FLEET EMISSIONS’ AUDIT TRAIL ESSENTIAL FOR COMPANIES TO MEET NEW GREENHOUSE GAS REPORTING REGULATION

Recording fuel use, vehicle mileage and journey distances is becoming compulsory following the Government’s decision to introduce mandatory greenhouse gas emission reporting for publicly quoted companies from next April, according to fleet software company Jaama.
 
Approximately 1,800 companies listed on the London Stock Exchange will be subject to the new regulation, which could be extended to all large companies - a potential 31,000 businesses - from April 2016.
 
Greenhouse gas reporting includes emissions from vehicles ‘owned or controlled’ by companies including cars, vans and HGVs. 

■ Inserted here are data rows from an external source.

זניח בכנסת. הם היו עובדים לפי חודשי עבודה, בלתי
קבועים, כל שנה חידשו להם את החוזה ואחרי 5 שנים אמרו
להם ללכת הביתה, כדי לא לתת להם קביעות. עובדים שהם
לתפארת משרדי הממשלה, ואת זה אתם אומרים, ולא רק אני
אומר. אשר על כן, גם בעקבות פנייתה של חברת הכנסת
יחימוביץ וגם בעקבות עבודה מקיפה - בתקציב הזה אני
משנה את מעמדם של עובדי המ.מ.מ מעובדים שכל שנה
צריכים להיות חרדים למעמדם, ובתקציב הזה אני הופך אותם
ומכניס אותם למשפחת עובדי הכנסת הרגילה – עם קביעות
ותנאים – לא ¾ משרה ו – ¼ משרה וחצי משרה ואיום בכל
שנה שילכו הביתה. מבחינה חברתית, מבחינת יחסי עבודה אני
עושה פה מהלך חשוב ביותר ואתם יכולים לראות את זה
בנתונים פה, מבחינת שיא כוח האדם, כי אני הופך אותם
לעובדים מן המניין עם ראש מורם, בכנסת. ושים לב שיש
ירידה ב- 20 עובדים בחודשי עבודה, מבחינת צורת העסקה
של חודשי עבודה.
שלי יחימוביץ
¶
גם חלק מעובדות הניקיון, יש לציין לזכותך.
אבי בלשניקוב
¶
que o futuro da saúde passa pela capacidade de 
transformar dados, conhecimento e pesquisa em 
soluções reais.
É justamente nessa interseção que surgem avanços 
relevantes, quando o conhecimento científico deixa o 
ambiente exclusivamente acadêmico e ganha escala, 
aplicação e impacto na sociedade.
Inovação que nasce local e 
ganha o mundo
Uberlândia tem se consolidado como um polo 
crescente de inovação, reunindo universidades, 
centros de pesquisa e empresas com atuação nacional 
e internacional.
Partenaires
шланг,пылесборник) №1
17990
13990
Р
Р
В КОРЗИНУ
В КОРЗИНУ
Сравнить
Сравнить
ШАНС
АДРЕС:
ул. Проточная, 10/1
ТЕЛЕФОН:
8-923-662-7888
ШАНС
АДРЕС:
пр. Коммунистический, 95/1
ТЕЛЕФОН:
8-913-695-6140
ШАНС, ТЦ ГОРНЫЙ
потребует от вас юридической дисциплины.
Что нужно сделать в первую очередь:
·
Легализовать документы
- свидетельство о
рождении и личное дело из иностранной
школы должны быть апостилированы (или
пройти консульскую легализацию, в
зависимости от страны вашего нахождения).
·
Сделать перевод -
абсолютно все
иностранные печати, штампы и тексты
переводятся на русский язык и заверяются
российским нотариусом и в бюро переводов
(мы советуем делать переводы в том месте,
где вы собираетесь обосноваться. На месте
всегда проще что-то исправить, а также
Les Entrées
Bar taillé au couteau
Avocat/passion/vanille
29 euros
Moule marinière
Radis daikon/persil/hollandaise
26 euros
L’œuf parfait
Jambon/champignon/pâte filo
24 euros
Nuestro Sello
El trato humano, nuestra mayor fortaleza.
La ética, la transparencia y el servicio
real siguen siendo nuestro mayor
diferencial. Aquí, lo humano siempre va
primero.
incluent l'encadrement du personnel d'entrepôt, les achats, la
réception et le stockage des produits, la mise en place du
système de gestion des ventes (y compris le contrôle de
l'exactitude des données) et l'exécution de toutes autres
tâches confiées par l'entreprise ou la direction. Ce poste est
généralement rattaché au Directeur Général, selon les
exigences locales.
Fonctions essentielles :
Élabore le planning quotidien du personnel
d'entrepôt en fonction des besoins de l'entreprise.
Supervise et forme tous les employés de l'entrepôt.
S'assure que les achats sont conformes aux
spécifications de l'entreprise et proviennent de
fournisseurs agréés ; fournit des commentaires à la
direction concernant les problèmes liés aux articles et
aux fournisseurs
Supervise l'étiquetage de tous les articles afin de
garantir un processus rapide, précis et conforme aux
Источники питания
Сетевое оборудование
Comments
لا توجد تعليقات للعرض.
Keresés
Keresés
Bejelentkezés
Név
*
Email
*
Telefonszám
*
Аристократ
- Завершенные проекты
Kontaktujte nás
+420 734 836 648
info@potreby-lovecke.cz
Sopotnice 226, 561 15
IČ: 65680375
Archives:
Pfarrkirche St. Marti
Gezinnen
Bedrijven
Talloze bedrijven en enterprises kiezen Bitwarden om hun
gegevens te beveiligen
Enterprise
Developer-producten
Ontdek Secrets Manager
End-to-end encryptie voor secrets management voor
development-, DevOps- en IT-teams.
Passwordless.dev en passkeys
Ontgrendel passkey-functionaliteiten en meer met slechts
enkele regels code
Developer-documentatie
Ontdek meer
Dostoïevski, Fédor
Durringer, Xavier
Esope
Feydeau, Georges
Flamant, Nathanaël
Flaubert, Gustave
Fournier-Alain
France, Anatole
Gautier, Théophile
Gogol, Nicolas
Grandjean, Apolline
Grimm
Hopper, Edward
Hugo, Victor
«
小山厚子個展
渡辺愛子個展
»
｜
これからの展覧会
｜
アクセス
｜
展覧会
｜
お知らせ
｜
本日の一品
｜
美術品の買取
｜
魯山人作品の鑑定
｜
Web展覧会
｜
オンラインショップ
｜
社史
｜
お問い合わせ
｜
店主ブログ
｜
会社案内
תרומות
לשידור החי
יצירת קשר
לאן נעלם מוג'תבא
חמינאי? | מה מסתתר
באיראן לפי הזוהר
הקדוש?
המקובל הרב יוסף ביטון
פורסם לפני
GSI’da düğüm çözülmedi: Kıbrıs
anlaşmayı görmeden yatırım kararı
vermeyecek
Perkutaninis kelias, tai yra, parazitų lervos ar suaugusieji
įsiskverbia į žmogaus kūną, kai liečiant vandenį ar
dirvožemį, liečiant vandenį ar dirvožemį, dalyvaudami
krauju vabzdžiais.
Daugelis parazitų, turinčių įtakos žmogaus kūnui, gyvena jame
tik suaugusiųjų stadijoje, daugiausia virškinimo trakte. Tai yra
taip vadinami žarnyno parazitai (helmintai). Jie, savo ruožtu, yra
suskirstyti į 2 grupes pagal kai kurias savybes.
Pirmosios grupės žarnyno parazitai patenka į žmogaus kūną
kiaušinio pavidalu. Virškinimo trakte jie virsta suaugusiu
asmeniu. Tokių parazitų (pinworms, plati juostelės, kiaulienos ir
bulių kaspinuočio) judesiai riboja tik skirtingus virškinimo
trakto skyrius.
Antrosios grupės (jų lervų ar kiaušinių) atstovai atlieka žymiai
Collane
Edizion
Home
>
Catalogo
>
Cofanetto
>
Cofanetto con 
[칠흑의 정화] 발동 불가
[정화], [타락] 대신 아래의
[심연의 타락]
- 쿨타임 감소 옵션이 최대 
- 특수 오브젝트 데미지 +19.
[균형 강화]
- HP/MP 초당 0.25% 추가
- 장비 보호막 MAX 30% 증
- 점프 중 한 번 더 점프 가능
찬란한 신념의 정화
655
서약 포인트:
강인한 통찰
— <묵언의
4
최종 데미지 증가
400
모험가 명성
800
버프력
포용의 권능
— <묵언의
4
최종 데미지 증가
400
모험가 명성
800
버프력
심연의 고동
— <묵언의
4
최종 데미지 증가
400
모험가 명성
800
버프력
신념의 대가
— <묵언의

But, the forthcoming regulation excludes the mandatory reporting of business travel by means ‘not owned or controlled by the organisation’, which includes employees driving their own vehicles on business trips. The Government has said it has excluded such journeys due to logistical difficulties and the administration burden. Nevertheless, it is asking companies to voluntarily report emission levels linked to such vehicle use.
 
The leading fleet, leasing and rental management software supplier says technology such as its Key2 Vehicle Management system is an essential tool for businesses to effectively and efficiently compile an emissions audit trail.
 
The Government says that fuel consumption and car mileage can be converted into CO2-equivalent emissions by applying relevant conversion factors.
 
Additionally, while Government departments have compiled guidance to help UK firms measure and manage vehicle greenhouse gas emissions, which it says ‘can be a significant source of emissions for many organisations’, it acknowledges that they can be ‘a challenge to report’.
 
The UK is the first country to make it compulsory for companies to include emissions data for their entire organisation in their annual reports.
 
The introduction of the reports, following consultations with leading businesses, will, says the Government, enable investors and customers to see which companies are effectively managing the hidden long-term costs of greenhouse gas emissions.
 
Measuring emissions is an important first step to managing them, giving companies an understanding of where their main emissions are, says Jaama. Not only that, but the cost of operating company cars and vans is almost always second only to staff costs for employers.
 
Jaama sales and operations director Martin Evans said: “By accurately measuring and then reporting emission levels, fleet operators can gain board approval for introducing new measures to enhance environmental management, which could include introducing more low emission vehicles, trimming fuel use and implementing mileage management procedures. Overall the effect of introducing an emissions focus will be to operate a cleaner, greener fleet that overall clocks up fewer miles thus potentially cutting costs.
 
“Not only that, but just like the implementation of occupational road risk management solutions in recent years which has contributed towards improving organisations’ corporate social responsibility, so emissions reporting can enhance a company’s reputation and brand value.
 
“Just as occupational road risk management best practice dictates that companies have a comprehensive audit trail of drivers, vehicles and journeys so greenhouse gas emission reporting necessitates a similar audit trail in relation to vehicles, journeys and fuel usage.”
 
In making the greenhouse gas reporting announcement, Deputy Prime Minister, Nick Clegg said: “Counting your business costs while hiding your greenhouse gas emissions is a false economy.
 
“British companies need to reduce their harmful emissions for the benefit of the planet, but many back our plans because being energy efficient makes good business sense too.”
 
The UK is committed to cutting UK carbon emissions to 50% of 1990 levels by 2025.
Reporting is the first vital step for companies to make reductions in these dangerous emissions. It is estimated it will save four million tonnes of CO2 emissions by 2021.
 
Although the measure initially only applies to companies listed on the London Stock Exchange, Mr Evans believes that it is almost certain that the Government will extend greenhouse gas emission reporting to all large companies – defined by the Department for Business Enterprise and Regulatory Reform as one employing more than 250 people, with turnover above £22.8 million and gross assets above £11.4 million. Under the Companies Act 2006 to be classified as ‘large’ the company must meet the threshold for size on at least two of the three measures. 
 
In the autumn the Government will publish a consultation on the draft regulations, which are likely to be effective from April 6, 2013. In late 2013/early 2014 the Government will issue revised guidance on how to measure and report greenhouse gas emissions to highlight regulatory obligations as well as continue to encourage additional voluntary reporting and, in 2015 it will conduct a review to decide whether the reporting requirement should be extended to all large companies in 2016.